3.1. Das kantonale Gericht hat erkannt, dass zur Beurteilung des Gesundheitszustands und der Arbeitsfähigkeit auf das in allen Teilen beweiskräftige Gutachten des ZMB vom 6. September 2017 abzustellen sei. Der Versicherte bestreite die diagnostischen Schlussfolgerungen der medizinischen Sachverständigen nicht. Im Zusammenhang mit der strittigen Arbeitsfähigkeit hielten sie anhand der rechtsprechungsgemäss zu prüfenden Standardindikatoren schlüssig und widerspruchsfrei insbesondere fest, dass der Versicherte bis zur neurochirurgischen Operation Ende 2013 über ansehnliche Ressourcen verfügt habe. So habe er danach - soweit ersichtlich - von harten Drogen abstinent und seit 2015 in einer stabilen Partnerschaft leben können und er sei, neben dem regelmässigen täglichen Training mit dem Theraband und neben regelmässiger körperlicher Arbeit (worunter wöchentliche Physiotherapie) insgesamt betrachtet einem geordneten Tagesablauf mit vielen sozialen Kontakten nachgegangen. Hervorzuheben sei, dass der Versicherte sich auch in der potentiell psychisch belastenden und anspruchsvollen Situation anlässlich der medizinischen Explorationen bei den Experten des ZMB adäquat verhalten habe (kooperativ; freundlich; emotional möglicher Rapport). Dr. med.
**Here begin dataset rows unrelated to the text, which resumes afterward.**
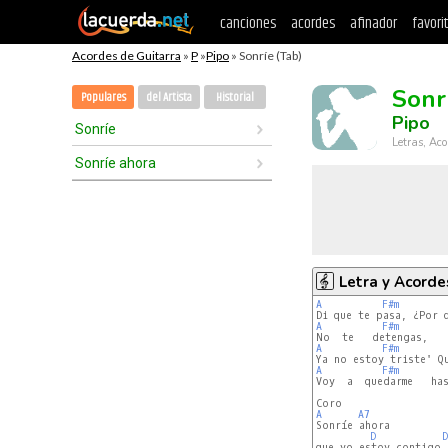
canciones
acordes
afinador
favori
Acordes de Guitarra
»
P
»
Pipo
» Sonríe (Tab)
Sonr
Populares
del Artista
Historial
Pipo
Sonríe
Letras, Aco
Sonríe ahora
Letra y Acorde
A
F#m
A
F#m
A
F#m
A
F#m
Voy  a  quedarme   has
A
A7
Sonríe ahora

D
D
que yo estoy contigo s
B.________, Facharzt FMH für Psychiatrie und Psychotherapie, begründe in seiner Stellungnahme vom 19. Juni 2018 nicht schlüssig, weshalb und inwieweit die Persönlichkeitsstörung seit dem Jahre 2014 mindestens mittelgradig ausgeprägt gewesen sein soll. Zusammenfassend sei mit dem im Sozialversicherungsrecht massgeblichen Beweisgrad der überwiegenden Wahrscheinlichkeit erstellt, dass der Versicherte jedenfalls seit November 2013 als Gerüstbauer und Metzger nicht mehr, in einer leidensangepassten Verweistätigkeit hingegen zu 70 % arbeitsfähig gewesen sei.  
 
3.2. Der Beschwerdeführer bringt vor, das kantonale Gericht habe die medizinischen Akten unzureichend gewürdigt. Es fasse im Wesentlichen das polydsiziplinäre Gutachten des ZMB zusammen, ohne sich kritisch damit auseinanderzusetzen. Die medizinischen Sachverständigen hätten sich in der Konsensbesprechung nicht mit der Frage befasst, wie sich die diagnostizierten somatischen und psychischen Befunde wechselseitig beeinflussten und gesamthaft auf die Arbeitsfähigkeit auswirkten. An der Schlüssigkeit der externen medinischen Expertise sei schon aus diesem Grunde zu zweifeln. Sodann habe die Vorinstanz nicht nachvollziehbar dargelegt, weshalb zur Beurteilung des psychischen Gesundheitszustands auf das Gutachten des ZMB vom 6. September 2017 und nicht auf den ausführlichen und überzeugenden Bericht des Dr. med. C.________ vom 19. Juni 2018 (Persönlichkeitsstörung und chronische Schmerzstörung mittelgradiger Ausprägung) abzustellen sei. Daher habe sie ihre Begründungspflicht und damit den Anspruch auf das rechtliche Gehör (Art. 29 Abs. 2 BV) verletzt. Die Ausführungen des Dr. med. C.________ weckten zumindest Zweifel an den Schlussfolgerungen der medizinischen Experten des ZMB, weshalb das kantonale Gericht bei ihnen in Beachtung des ihm obliegenden Untersuchungsgrundsatzes eine Nachbegutachtung oder eine Stellungnahme hätte einfordern müssen. Dies gelte umso mehr, als nach dem Gesagten mit Blick auf die Auswirkungen der psychischen Einschränkungen die Standardindikatoren gemäss BGE 141 V 281, namentlich in der Kategorie Konsistenz, gestützt auf die vorhandenen fachärztlichen Auskünfte somatischer und psychiatrischer Fachrichtung letztlich nicht zuverlässig geprüft werden könnten.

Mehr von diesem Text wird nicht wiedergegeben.